Monthly Archives: January 2009

Hedge laying – why not?

Today was the first day of my two day course on hedge-laying.  Here’s the tutor:

We started off by rolling back the fencing on a hedge planted five years ago and then removing the rabbit guards and canes:

Ed, our tutor, then showed us how to go on, he’s a great communicator and lays hedges for a living as well as forestry contracting.  His words of wisdom were very good, and often very amusing, a real good craike (or blather as we might say in Yorkshire).

This is the hedge before we started to lay it, with the stakes stacked at the side around which the pleachers, or liggers are woven:

Here Ed shows us how to start a pleach, or cut that will allow the plant to be laid over without breaking away from the roots, so that the ligger and the root will both sprout new growth in the growing season.

Bare hand for control of the axe and a donkey skin mitten to repell thorns.

This is the essential – the pleach, cutting the stem just enough to make it lie down without springing back up.

In goes a stake – carefully measured, “Good staking can make crap laying look good, but crap staking will spoil good laying.”

A man who knows what he’s talking about commands attention with ease.

Glorious afternoon, with everybody learning a practical skill …

Didn’t we do well?  A joint effort, and the style is traditional Yorkshire stock hedge, which is an immediately effective two-sided stock fence, impenetrable even by lambs.  It lies low at about 25 degrees for our Northern winds and the stakes are in the middle to hold it all together.

Busy felling

Not much winter time left now to get the marked up trees felled off. My stocks of bucked trees is growing, and it’s time to get them all trailered to a place where I can split and store them covered ready for log sales next winter. I’ll also be sorting out the best straight-grained stuff for chairs and turning. It would be good to have a little drier weather as wet gloves are a constant at the moment. The trees I’m working with are on the North side of a steep valley and therefore covered in moss and green bark mold, but things should improve as I’ve started using one pair of gauntlets when using the saw (to help prevent white finger syndrome) and another waterproof pair when handling logs. Handling has improved too by using a closed loop of rope as suggested in the excellent BTCV guide (Here ).  Doing the long splice to join up the rope ends was a fun way to get 20 minutes rest from log extraction too. I’m building up stocks of bean poles for the beanpole weekends in April/May and there will be lots of pea sticks. I’ll be looking out some way of tying up the bundles using either hazel clefts or stripped brambles.

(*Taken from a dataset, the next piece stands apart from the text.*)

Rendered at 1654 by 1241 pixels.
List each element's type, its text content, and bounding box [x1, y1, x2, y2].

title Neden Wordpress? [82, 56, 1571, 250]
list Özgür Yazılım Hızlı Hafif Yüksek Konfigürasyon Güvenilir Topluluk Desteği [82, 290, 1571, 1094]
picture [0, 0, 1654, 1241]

On my day off I had the usual list of jobs:

The marmalade took all day, in the background, at least I wasn’t tempted to eat the fruit:

The main job was replacing the burnt out fire grate for the open fire.  The problem was caused by abuse while burning coal in the bad old days, if the ash is not removed when the pan is full, the cast iron gets too hot and burns away:

The repair I did had burnt out too (mild steel doesn’t cut the mustard!)

Surprisingly the replacement grate fit pretty well, using a few mini fire bricks to fill the gap where the old one curved up at the front:

Took the opportunity to fill in some of the cracks in the firebricks too.

Then sealed it all up and swept it from the roof which avoids a lot of soot in the room.

Yes that is a bike box, the bike wheel (used a bit) came in it, and I didn’t get that third from last job done!

Today and tomorrow I’m hedge-laying in Silsden, needing warm clothing as the  wind is in the East and it’s close to freezing with snow forecast – again!